Start of SUPPLIED RECORDS
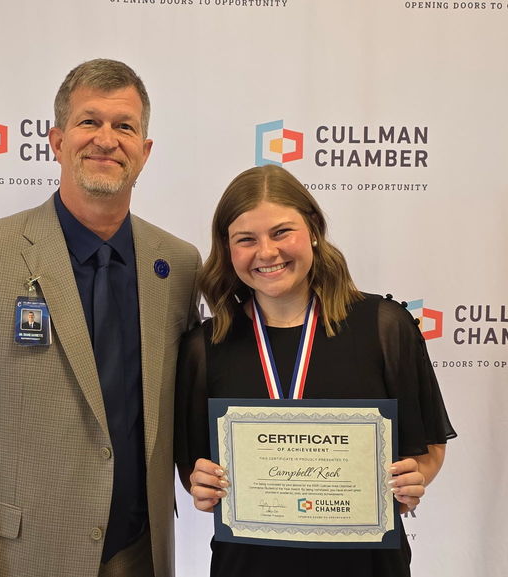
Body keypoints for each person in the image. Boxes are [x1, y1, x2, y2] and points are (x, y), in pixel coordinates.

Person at [0, 59, 201, 577]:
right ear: (57, 140)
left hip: (141, 556)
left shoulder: (176, 265)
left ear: (145, 152)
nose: (106, 140)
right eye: (89, 122)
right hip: (22, 559)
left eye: (124, 127)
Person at [175, 165, 456, 577]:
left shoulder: (385, 326)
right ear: (227, 249)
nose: (266, 252)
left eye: (281, 232)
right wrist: (200, 485)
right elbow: (193, 469)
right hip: (249, 566)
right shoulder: (206, 346)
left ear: (312, 229)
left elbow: (427, 450)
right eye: (246, 239)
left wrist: (415, 478)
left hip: (366, 565)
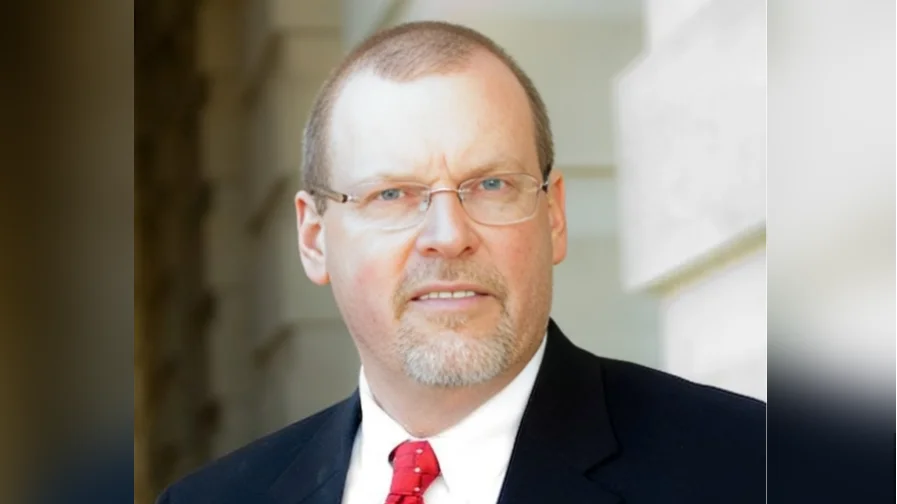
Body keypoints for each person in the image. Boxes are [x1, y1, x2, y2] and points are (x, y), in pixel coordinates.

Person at [157, 20, 765, 504]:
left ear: (553, 216)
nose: (448, 237)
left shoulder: (752, 469)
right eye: (392, 194)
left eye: (492, 185)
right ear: (314, 238)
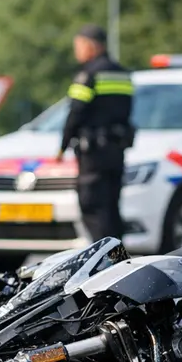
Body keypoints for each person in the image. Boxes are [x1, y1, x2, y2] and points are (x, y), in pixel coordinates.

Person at [55, 23, 135, 242]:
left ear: (91, 46)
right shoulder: (122, 73)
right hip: (116, 150)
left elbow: (76, 113)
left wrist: (62, 146)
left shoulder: (88, 74)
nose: (77, 51)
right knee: (110, 208)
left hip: (93, 154)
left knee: (92, 206)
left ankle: (107, 261)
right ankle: (119, 257)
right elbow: (126, 111)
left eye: (79, 46)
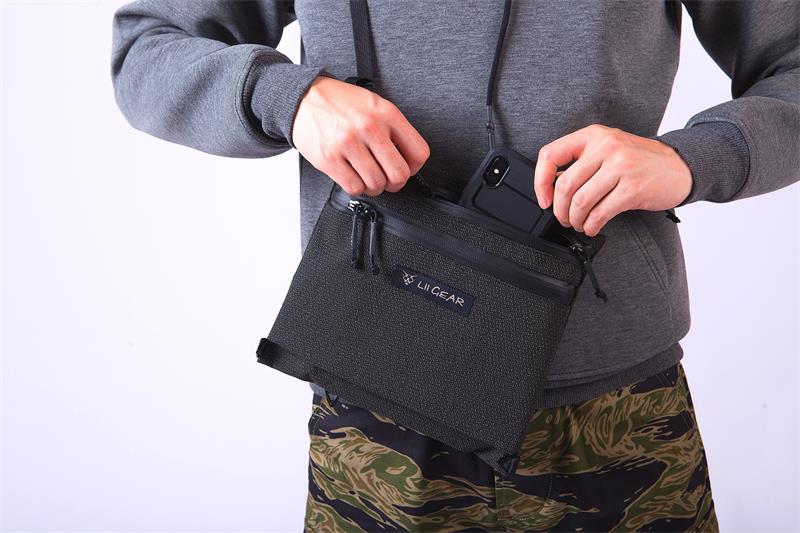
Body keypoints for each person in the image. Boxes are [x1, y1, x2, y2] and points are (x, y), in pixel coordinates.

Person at [110, 1, 798, 530]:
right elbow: (146, 47)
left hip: (619, 409)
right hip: (380, 398)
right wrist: (289, 98)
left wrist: (691, 158)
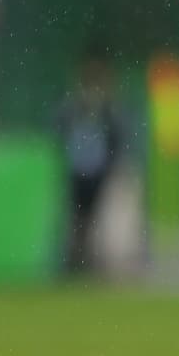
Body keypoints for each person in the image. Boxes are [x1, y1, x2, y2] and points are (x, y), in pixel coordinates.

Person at [55, 51, 123, 275]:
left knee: (93, 217)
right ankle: (74, 260)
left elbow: (115, 137)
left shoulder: (106, 108)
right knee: (77, 217)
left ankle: (89, 262)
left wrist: (112, 165)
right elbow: (61, 130)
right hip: (77, 169)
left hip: (97, 170)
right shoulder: (75, 105)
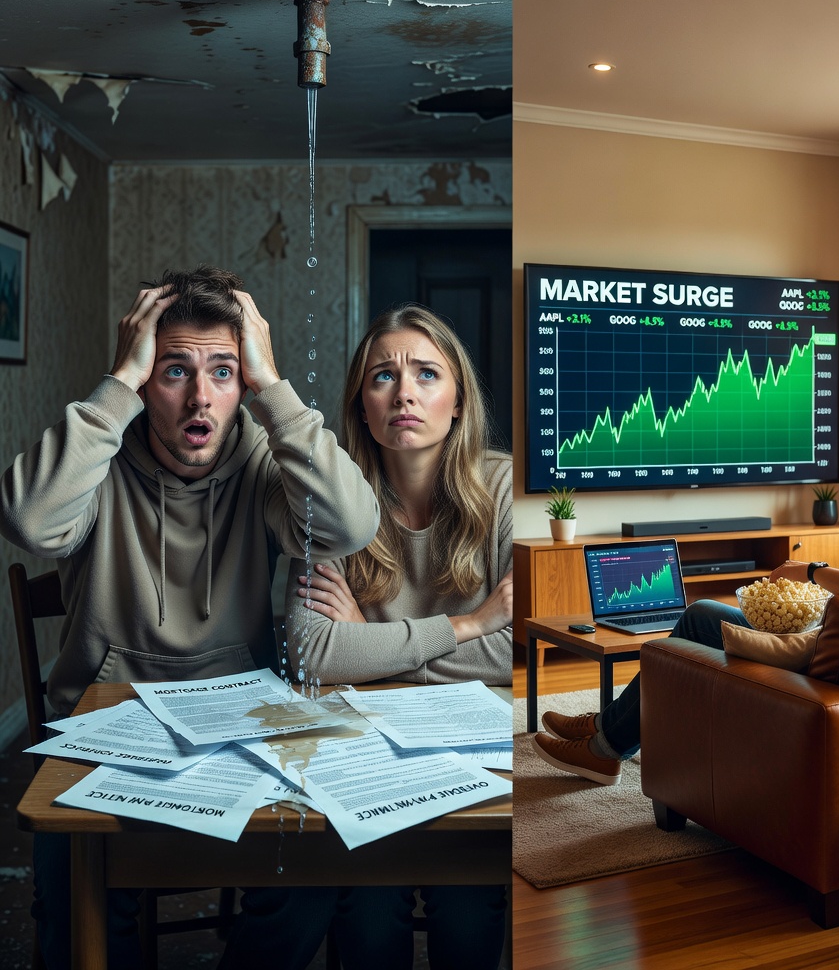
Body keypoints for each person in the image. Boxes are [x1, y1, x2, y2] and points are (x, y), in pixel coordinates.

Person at [0, 265, 380, 970]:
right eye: (174, 371)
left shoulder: (266, 462)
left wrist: (274, 390)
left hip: (239, 735)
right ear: (144, 379)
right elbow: (27, 521)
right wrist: (118, 384)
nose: (201, 396)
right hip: (103, 734)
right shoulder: (98, 460)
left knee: (313, 881)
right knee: (70, 902)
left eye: (225, 372)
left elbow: (351, 526)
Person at [532, 420, 839, 786]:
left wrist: (812, 571)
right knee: (701, 614)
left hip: (825, 671)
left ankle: (604, 747)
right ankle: (605, 730)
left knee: (698, 617)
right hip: (830, 648)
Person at [284, 303, 511, 969]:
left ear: (459, 401)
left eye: (427, 374)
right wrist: (469, 626)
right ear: (360, 404)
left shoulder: (504, 490)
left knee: (468, 896)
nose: (405, 392)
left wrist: (372, 647)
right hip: (362, 754)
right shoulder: (331, 501)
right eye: (383, 376)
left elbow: (517, 652)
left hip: (474, 756)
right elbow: (311, 654)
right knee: (365, 899)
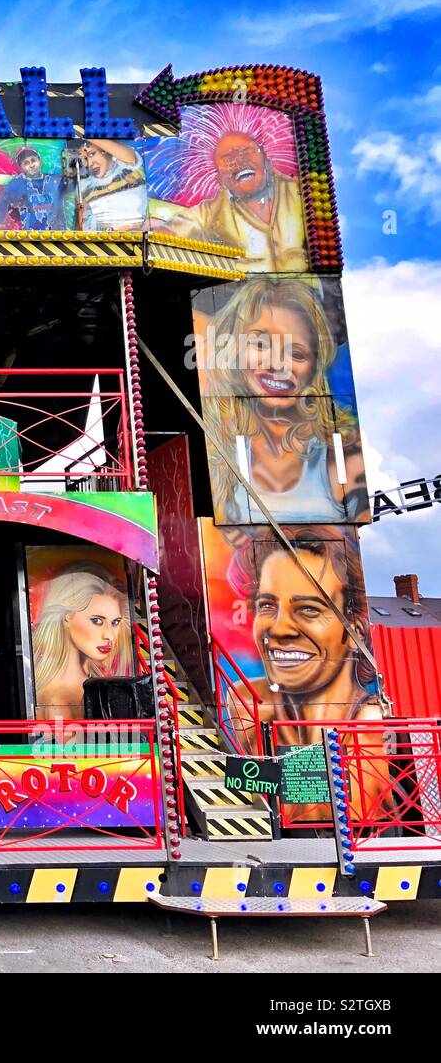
End of SUPPLIED RECORDS
▶ DIRECTIONS: The required result is an exact copy of the lines from the line containing "left eye: (427, 374)" through the end of the entries, with every picture left out.

▶ PROBLEM SOLUTION:
left eye: (427, 374)
right wrist: (469, 626)
right ear: (360, 404)
left shoulder: (504, 490)
left knee: (468, 896)
nose: (405, 392)
left wrist: (372, 647)
right hip: (362, 754)
right shoulder: (331, 501)
right eye: (383, 376)
left elbow: (517, 652)
left hip: (474, 756)
right elbow: (311, 654)
right knee: (365, 899)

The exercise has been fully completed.